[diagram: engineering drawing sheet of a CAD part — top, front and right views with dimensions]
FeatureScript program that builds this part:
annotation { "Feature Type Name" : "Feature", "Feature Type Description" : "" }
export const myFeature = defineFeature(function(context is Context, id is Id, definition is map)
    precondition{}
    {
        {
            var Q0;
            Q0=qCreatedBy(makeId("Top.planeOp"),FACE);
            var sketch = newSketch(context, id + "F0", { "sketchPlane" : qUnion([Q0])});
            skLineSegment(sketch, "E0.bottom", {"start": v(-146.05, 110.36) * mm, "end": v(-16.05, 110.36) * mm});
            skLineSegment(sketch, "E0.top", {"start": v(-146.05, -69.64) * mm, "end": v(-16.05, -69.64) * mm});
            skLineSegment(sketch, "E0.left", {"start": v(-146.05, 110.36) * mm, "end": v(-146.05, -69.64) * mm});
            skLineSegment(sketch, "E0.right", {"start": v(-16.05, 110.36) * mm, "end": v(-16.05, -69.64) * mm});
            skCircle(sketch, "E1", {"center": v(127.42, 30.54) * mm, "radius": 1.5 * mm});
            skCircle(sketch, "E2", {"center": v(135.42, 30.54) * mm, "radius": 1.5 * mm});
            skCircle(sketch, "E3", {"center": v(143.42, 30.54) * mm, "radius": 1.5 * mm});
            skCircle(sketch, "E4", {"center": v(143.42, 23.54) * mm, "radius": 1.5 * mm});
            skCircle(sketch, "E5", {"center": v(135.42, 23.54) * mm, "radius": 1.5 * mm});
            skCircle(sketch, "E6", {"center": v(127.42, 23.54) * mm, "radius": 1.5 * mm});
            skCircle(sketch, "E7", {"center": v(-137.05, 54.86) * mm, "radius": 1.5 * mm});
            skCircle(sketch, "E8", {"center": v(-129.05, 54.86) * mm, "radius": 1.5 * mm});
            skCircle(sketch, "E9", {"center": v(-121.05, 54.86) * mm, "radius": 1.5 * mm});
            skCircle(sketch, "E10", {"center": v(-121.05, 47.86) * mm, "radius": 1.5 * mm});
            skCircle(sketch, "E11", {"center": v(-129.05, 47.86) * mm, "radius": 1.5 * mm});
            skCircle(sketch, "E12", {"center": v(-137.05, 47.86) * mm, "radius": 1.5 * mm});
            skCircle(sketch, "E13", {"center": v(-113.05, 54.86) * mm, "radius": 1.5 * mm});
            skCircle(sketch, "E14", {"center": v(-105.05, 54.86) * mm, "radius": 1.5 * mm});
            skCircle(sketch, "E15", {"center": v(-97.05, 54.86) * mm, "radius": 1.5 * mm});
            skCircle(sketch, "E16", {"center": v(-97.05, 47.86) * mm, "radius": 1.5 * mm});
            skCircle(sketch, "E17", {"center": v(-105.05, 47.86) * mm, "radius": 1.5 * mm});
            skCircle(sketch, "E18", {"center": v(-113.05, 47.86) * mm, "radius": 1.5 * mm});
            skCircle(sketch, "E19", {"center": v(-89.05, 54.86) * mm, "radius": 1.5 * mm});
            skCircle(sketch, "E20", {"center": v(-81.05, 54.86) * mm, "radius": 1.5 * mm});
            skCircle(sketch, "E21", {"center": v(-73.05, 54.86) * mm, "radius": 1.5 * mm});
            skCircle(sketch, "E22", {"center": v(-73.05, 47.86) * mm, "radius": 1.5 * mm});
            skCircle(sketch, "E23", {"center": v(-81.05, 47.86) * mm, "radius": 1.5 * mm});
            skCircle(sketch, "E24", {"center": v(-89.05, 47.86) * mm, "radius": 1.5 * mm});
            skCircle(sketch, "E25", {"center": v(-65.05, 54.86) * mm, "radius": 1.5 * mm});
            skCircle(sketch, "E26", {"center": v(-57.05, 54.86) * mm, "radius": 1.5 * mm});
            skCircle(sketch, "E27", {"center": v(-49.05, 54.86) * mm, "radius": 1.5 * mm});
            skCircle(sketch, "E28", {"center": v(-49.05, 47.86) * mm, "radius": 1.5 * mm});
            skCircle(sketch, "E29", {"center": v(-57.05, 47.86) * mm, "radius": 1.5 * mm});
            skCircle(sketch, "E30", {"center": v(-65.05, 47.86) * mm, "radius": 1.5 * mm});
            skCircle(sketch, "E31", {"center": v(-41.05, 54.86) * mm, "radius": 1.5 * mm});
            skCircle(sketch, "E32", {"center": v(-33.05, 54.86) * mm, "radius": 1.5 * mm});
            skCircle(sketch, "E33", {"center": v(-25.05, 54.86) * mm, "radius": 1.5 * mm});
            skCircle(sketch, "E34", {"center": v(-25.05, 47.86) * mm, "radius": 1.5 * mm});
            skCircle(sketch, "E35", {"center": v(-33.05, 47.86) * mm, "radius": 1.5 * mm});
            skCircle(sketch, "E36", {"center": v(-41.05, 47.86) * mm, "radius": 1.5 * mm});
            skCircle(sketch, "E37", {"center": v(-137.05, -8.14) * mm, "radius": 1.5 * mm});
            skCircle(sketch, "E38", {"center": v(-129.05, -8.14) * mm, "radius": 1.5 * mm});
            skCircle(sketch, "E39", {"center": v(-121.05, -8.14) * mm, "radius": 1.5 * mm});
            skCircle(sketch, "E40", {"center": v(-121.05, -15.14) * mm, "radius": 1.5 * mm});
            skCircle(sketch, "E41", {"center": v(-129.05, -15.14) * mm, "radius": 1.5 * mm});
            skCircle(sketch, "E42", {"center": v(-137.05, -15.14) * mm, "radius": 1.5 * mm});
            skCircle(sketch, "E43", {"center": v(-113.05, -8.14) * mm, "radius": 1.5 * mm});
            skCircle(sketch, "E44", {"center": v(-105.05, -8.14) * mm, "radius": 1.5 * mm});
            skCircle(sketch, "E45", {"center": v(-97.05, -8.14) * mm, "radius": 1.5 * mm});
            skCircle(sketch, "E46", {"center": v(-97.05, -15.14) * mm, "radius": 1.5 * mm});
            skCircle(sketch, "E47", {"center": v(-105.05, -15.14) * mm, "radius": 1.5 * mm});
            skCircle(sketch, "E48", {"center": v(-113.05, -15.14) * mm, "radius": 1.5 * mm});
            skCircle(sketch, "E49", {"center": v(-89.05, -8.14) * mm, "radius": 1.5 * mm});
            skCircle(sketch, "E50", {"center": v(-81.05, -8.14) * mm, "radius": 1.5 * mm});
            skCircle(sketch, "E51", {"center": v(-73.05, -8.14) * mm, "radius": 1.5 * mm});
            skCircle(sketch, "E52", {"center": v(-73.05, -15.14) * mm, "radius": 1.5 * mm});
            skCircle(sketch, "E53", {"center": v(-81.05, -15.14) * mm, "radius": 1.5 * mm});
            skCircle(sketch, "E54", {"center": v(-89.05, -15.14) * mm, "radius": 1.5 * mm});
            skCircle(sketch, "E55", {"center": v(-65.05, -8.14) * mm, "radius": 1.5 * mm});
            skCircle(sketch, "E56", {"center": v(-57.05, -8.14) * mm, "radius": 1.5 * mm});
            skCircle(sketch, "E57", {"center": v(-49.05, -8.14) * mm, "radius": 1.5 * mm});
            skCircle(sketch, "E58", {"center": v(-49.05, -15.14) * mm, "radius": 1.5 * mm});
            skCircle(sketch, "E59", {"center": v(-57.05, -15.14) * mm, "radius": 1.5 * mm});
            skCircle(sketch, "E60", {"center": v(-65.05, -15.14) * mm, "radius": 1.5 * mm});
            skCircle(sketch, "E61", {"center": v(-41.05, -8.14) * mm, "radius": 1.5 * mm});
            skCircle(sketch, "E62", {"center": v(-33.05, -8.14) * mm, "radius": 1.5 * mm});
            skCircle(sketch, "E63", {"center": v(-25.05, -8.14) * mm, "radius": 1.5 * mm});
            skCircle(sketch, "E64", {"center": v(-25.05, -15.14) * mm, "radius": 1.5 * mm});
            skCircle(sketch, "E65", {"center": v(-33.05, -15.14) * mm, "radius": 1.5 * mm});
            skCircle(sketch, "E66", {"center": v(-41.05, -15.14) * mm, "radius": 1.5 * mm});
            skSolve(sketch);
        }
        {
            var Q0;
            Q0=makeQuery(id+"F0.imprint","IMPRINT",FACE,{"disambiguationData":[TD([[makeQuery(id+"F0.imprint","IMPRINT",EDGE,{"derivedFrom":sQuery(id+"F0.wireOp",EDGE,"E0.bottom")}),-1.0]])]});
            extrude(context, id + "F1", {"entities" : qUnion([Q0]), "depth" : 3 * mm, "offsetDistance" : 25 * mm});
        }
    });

++++++++++++++++++++

YOUR GOAL :: Lay out the lines from the first one above through the one containing "v(143.42, 23.54) *" as a numbered list, leaving out any blank lines.

SOLVED PROBLEM ::
1. [diagram: engineering drawing sheet of a CAD part — top, front and right views with dimensions]
2. FeatureScript program that builds this part:
3. annotation { "Feature Type Name" : "Feature", "Feature Type Description" : "" }
4. export const myFeature = defineFeature(function(context is Context, id is Id, definition is map)
5.     precondition{}
6.     {
7.         {
8.             var Q0;
9.             Q0=qCreatedBy(makeId("Top.planeOp"),FACE);
10.             var sketch = newSketch(context, id + "F0", { "sketchPlane" : qUnion([Q0])});
11.             skLineSegment(sketch, "E0.bottom", {"start": v(-146.05, 110.36) * mm, "end": v(-16.05, 110.36) * mm});
12.             skLineSegment(sketch, "E0.top", {"start": v(-146.05, -69.64) * mm, "end": v(-16.05, -69.64) * mm});
13.             skLineSegment(sketch, "E0.left", {"start": v(-146.05, 110.36) * mm, "end": v(-146.05, -69.64) * mm});
14.             skLineSegment(sketch, "E0.right", {"start": v(-16.05, 110.36) * mm, "end": v(-16.05, -69.64) * mm});
15.             skCircle(sketch, "E1", {"center": v(127.42, 30.54) * mm, "radius": 1.5 * mm});
16.             skCircle(sketch, "E2", {"center": v(135.42, 30.54) * mm, "radius": 1.5 * mm});
17.             skCircle(sketch, "E3", {"center": v(143.42, 30.54) * mm, "radius": 1.5 * mm});
18.             skCircle(sketch, "E4", {"center": v(143.42, 23.54) * mm, "radius": 1.5 * mm});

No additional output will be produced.